The Bald Phoenix

None of us ever really ask to be different.  We never anticipate the things we're going to love or find joy in, but there will always be those who look down on us - see us as weak, as targets.  I was bullied from 1st grade all the way until my senior year of High School.  Jake, Rebecca, and Hal thought it was fun to torment me and mock me for my love of horses and my love of reading and my knowledge of history.  They were cruel and hurtful, constantly.  I spent every waking second in books, escaping my reality, wishing I could be like the heroes I read about with their powers and abilities- no one bullied them!  As my body grew and changed I hid it in baggy clothing because they called me 'ugly' and 'fat' and I still struggle with my self image more than 10 - years later.  But things really didn't get bad until my Freshman year of high school.

In an attempt to escape my tormentors, I had chosen a private girls school, thinking that because no one knew me, things might be different.  A new school, a fresh start, or so I thought.  These girls had been raised in families with money and had been in private school their whole life.  I was the black sheep - a deeply conflicted child still debating god and life filled with anger and pain.  I wasn't one of them, and they made that very clear to me.  It started with moving my chair at lunch, or moving my lunch bag to another table.  No one said a word ever - I would ask where my stuff was - thinking I could trust my class mates.  They would shrug and laugh, or just ignore me.

That wasn't where it ended though.  Social media was just beginning to take its hold - and the amount of myspace messages I got from people I knew and who I didn't even know told me constantly how worthless I was, that they didn't want a lesbian in the locker room with them, that I was a worthless freak, how ugly and fat I was....  Rumors spread that I practiced witch craft and talked to the devil (all because of the music I liked).  There was one time when I didn't go to school for 10 days, knowing that Maureen and her cronies would be waiting to continue their assault.  And even when we brought this all to the attention of the counselor and head mistress (we'd even printed all the messages I had received) they did nothing.  They swept the matter under the rug - because I was just a financial aid student, and they were trust-fund kids.  In fact, the school even asked me not to return the following year.

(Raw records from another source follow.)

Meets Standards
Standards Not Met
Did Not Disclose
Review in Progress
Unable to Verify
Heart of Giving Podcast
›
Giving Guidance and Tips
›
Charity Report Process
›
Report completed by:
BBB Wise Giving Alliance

Returning to public school was even harder - but that was mostly because I was once again among the wolves who had tormented me in my elementary years.  I place on the varsity soccer team and the varsity ice hockey team (co-ed) where on the field or ice people were my friends and teammates, but off the field it was like I didn't exist.  I had no confidence in myself because no matter how hard I tried no one wanted anything to do with me.  It didn't help that my 'best friend' was shallow and self centered, doing her best to suppress my confidence to boost her ego. That lack of confidence and a desperate need for love and affection (driven by abandonment issues I had developed over the years) allowed me to be coerced into situations that now I would never put myself into.

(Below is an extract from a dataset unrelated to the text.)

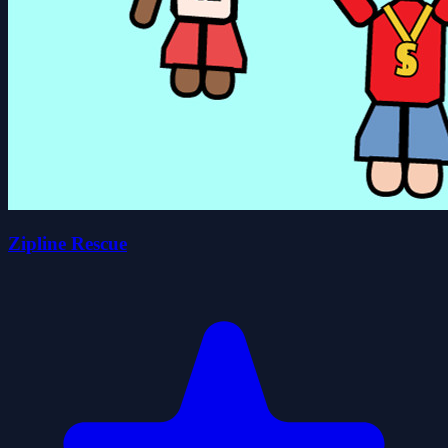
Zipline Rescue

But the bullying doesn't end once you're out of school - it only ends when you prove to yourself that you are everything you said you could ever be.  I have been a state beauty queen two times - 2012, 2013 - and I got there by taking those voice that said "You'll never be anything more than euclid trash" and saying to myself "I'll prove you all wrong."  It may be bad now, and it may hurt like hell, but there will ALWAYS be someone out there who will understand you and help you.  If you just reach out your hand - someone will be there to grasp it.